Daniel Sheya prepared this report and the city estimates. Linda Gage prepared the state and county estimates, Walter Schwarm and Doug Kuczynski provided analytical expertise in city estimates while producing military, group quarters, household population and housing estimates. Mary Heim, Chief of the Demographic Research Unit, and John Malson, Research Manager over the city estimates section provided general direction.
State of California, Department of Finance, E-4 Historical Population Estimates for City, County and the State, 1991-2000, with 1990 and 2000 Census Counts. Sacramento, California, August 2007.
- E-4 Historical Population Estimates for City, County and the State, 1991-2000, with 1990 and 2000 Census Counts
This report provides revised population estimates for the state, counties and cities for January 1, 1991 through January 1, 2000. It also includes 1990 and 2000 decennial census counts. The revised estimates attempt to provide a consistent data series reflecting both decennial census counts by utilizing the Error of Closure (EOC) adjustment procedure, which is discussed below.
During the 1990s, California grew by roughly 1.19 percent per year, adding 374,079 persons annually on average. In comparison, California averaged an annual growth rate of 2.6 percent and increased by 609,200 per annum from 1980 to 1990.
Overview. The state, county and city January series estimates are independently estimated using population change models benchmarked on 1990 and 2000 decennial census counts that have not been adjusted for estimated undercount. The state population is estimated using the Driver License Address Change method. County population proportions are estimated using the average of three separately estimated sets of proportions, as described below, and then the final distribution of county proportions is applied to the independently estimated state control to derive the county estimates. These estimates, in turn, are used as controls for the city estimates, which have first been produced using the Housing Unit method detailed below.
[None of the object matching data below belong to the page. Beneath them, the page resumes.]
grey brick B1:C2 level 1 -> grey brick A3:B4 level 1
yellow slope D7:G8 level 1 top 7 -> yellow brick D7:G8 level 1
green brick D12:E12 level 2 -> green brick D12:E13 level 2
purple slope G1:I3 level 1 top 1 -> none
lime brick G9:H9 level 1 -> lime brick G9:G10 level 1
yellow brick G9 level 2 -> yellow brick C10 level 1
Error of Closure. Revising the estimates required computing the differences between “test” city, county and state estimates for April 1, 2000 and actual April 1, 2000 city, county and state census counts, and then allocating these differences, called the “error” statistically to the original estimates. The revisions correct for estimate error in the original series. To view a more elaborate explanation of the Error of Closure technique, please see the “E-8 Historical Population and Housing Estimates” report spanning the period 1990-2000.
City and Unincorporated Area Estimates. The Demographic Research Unit (DRU) uses the Housing Unit (HU) Method to estimate total and occupied housing units, household size and population, and group quarter population. Annual HU change is estimated by adding new construction and annexed housing units and subtracting demolitions from the previous year’s housing totals. The Census Bureau and various local jurisdictions supply these HU changes. The DRU-derived civilian vacancy rate based on 1990 census data is used to estimate civilian households, to which the occupied military units are added to calculate occupied HUs. Military changes, including base realignments and closures, are tracked using surveys. Multiplying the current persons per household estimate by the number of occupied HUs yields an estimate of household population. DRU updates the census group quarter population using reported population in group quarter facilities, and calculating group quarters change. The sum of estimates of the household and group quarter populations equals estimates of total population.
County Estimates. County population proportions result from averaging three methods1:
DLAC Method. A modified version of the state Driver License Address Change (DLAC) method is used for counties. County proportions of the state total result from changes in county population values for births, deaths, school enrollment, foreign and domestic migration, medical aid enrollments, and group quarters population.
Ratio-Correlation Method. This method models change in household population as a function of changes in the distributions of driver licenses, school enrollments, housing units, and deaths. Estimates of county group quarters are added.
The Tax Return Method. This method represents the proportions derived from the independent county populations produced by the U.S. Census Bureau.
State Estimate. The state population is estimated using the Driver License Address Change (DLAC) Method. This composite method takes account of annual births and deaths and features distinctive approaches to groups under age 18, aged 18 thru 64, and 65 and over. Driver license address changes, tax return data, Medicare enrollment, and immigration data are among the data used in this method, which includes survived cohorts of household population, group-specific migration estimates, and group quarters population.
1 Of the county methods used during the 1990’s, the Household Method was used in estimating county proportions of state population until January 1997. This method was dropped in the following year.
The Household Method estimates the annual proportionate change in each county’s distribution of households compared to the prior year. The estimated change is applied to the prior estimated distribution of the household population. Group quarters estimates are then added.
Sources. Data used in estimation models come from administrative records of several state and federal government departments and agencies, as well as numerous local jurisdictions. Since timeliness and coverage in these series vary, corrections, smoothing, and other adjustments may be applied.
Accuracy. Data and models used to produce population estimates are subject to measurement and non-measurement errors. The data and estimating models were thoroughly tested with decennial census results that provide benchmarks for the estimates series. The total state estimate was within one-half of one percent (0.5%) of the 2000 census count; county estimates varied by an average of 1.9 percent, and city estimates by an average of 5.6 percent.